Pick every line with "Entrées" from the material below.

***** Input

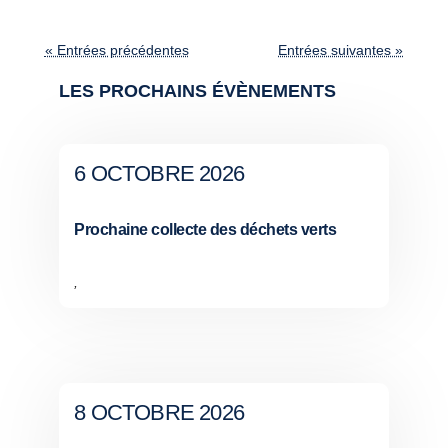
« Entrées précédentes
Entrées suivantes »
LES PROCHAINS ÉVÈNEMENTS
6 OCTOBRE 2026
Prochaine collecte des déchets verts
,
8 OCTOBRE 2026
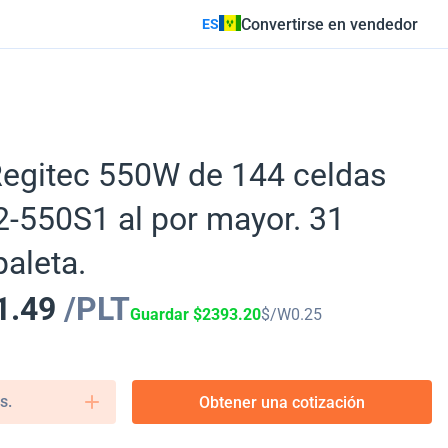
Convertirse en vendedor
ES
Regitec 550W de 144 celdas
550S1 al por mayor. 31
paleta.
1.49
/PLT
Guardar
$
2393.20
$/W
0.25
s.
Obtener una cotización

**********

● **Solution for this problem**
« Entrées précédentes
Entrées suivantes »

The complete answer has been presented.